En su reciente libro, On the Edge, el estadístico Nate Silver consulta a varios de estos expertos sobre su valoración de riesgo, lo que se conoce en la jerga como "p (doom)". El "p (doom)" cuantifica la posibilidad de una enorme catástrofe que acabe con la humanidad o al menos con nuestra manera de entenderla.
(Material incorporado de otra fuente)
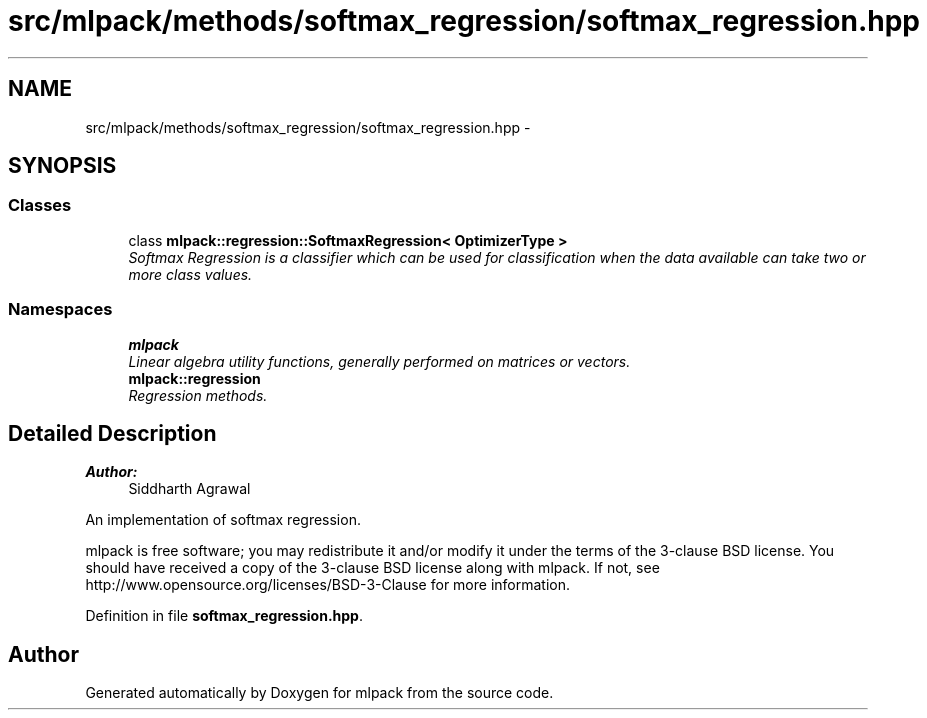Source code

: .TH "src/mlpack/methods/softmax_regression/softmax_regression.hpp" 3 "Sat Mar 25 2017" "Version master" "mlpack" \" -*- nroff -*-
.ad l
.nh
.SH NAME
src/mlpack/methods/softmax_regression/softmax_regression.hpp \- 
.SH SYNOPSIS
.br
.PP
.SS "Classes"

.in +1c
.ti -1c
.RI "class \fBmlpack::regression::SoftmaxRegression< OptimizerType >\fP"
.br
.RI "\fISoftmax Regression is a classifier which can be used for classification when the data available can take two or more class values\&. \fP"
.in -1c
.SS "Namespaces"

.in +1c
.ti -1c
.RI " \fBmlpack\fP"
.br
.RI "\fILinear algebra utility functions, generally performed on matrices or vectors\&. \fP"
.ti -1c
.RI " \fBmlpack::regression\fP"
.br
.RI "\fIRegression methods\&. \fP"
.in -1c
.SH "Detailed Description"
.PP 

.PP
\fBAuthor:\fP
.RS 4
Siddharth Agrawal
.RE
.PP
An implementation of softmax regression\&.
.PP
mlpack is free software; you may redistribute it and/or modify it under the terms of the 3-clause BSD license\&. You should have received a copy of the 3-clause BSD license along with mlpack\&. If not, see http://www.opensource.org/licenses/BSD-3-Clause for more information\&. 
.PP
Definition in file \fBsoftmax_regression\&.hpp\fP\&.
.SH "Author"
.PP 
Generated automatically by Doxygen for mlpack from the source code\&.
Parece ciencia ficción, pero es una cuestión vital ahora mismo en Silicon Valley y muchos entienden que ese riesgo de catástrofe es alto o incluso altísimo si las cosas no se hacen con cordura. ¿Pondrá una administración Trump esa cordura a la ambición de los desarrolladores? ¿Pondrá Trump límites, por ejemplo, a Musk… o mirará sistemáticamente a otro lado? ¿Qué harán los demás países al respecto si ven que nadie interviene? Son incógnitas que convendría despejar cuanto antes.

Del “fracking” a los “chemtrails”: todo menos ciencia

Cuando se habla de cambio climático siempre hay polémica. Poca gente duda ya de que el aceleramiento del cambio climático es una realidad porque así lo reflejan los datos y el consenso es casi total en la comunidad científica en torno a la responsabilidad del hombre en ese aceleramiento. Otra cosa es en el terreno político. Ahí no hay acuerdo ni nada que se le parezca. Cada vez más, las políticas ambientalistas, las agendas verdes, etc. están peor vistas porque tienen un precio económico. Y mucha gente, ante la posibilidad de obtener ahora más recursos o proteger a las próximas generaciones de una posible catástrofe, elige lo primero.

Donald Trump llega con su esposa, Melania,al Centro de Convenciones del Condado de Palm Beach, Florida, para dirigirse a sus partidarios tras ganar las elecciones presidenciales.

Donald Trump llega con su esposa, Melania,al Centro de Convenciones del Condado de Palm Beach, Florida, para dirigirse a sus partidarios tras ganar las elecciones presidenciales. Reuters

En esas, por ejemplo, está Donald Trump. Sus ataques a las limitaciones a la industria han sido constantes durante la campaña -aseguró que permitiría el “fracking” desde el día uno de su mandato-, y se ha rodeado además de ilustres conspiranoicos que han alimentado en los últimos años más de una polémica basada en bulos fáciles de extender. Entre ellos, está, por ejemplo, Joe Rogan, el famoso podcaster que nunca ha ocultado su fascinación por el movimiento MAGA y que en la previa de las elecciones decidió directamente pedir el voto para Trump.

También está, por supuesto, Robert F. Kennedy Jr., conocido antivacunas, defensor de la teoría de los “chemtrails” y aliado de Trump desde que retirara su candidatura como independiente en agosto. RFK Jr. está convencido de que tendrá un papel en la administración y entre sus propuestas está limitar la financiación pública de las vacunas y eliminar el fluoruro del agua por vincularlo a terribles enfermedades sin evidencia científica alguna. 

La primera administración Trump ya demostró en sus estertores una querencia contra la ciencia siempre que la ciencia les estropeara sus planes. Para la historia quedará la recomendación de Trump de beber lejía para acabar con el Covid o la persecución mediática contra Anthony Fauci. Dejar en manos de Kennedy la salud de los estadounidenses ya es de por sí un peligro, pero dejar en sus manos o en las de alguno de sus nuevos amigos las medidas de protección ambiental afecta a todo el planeta y complica su existencia como tal.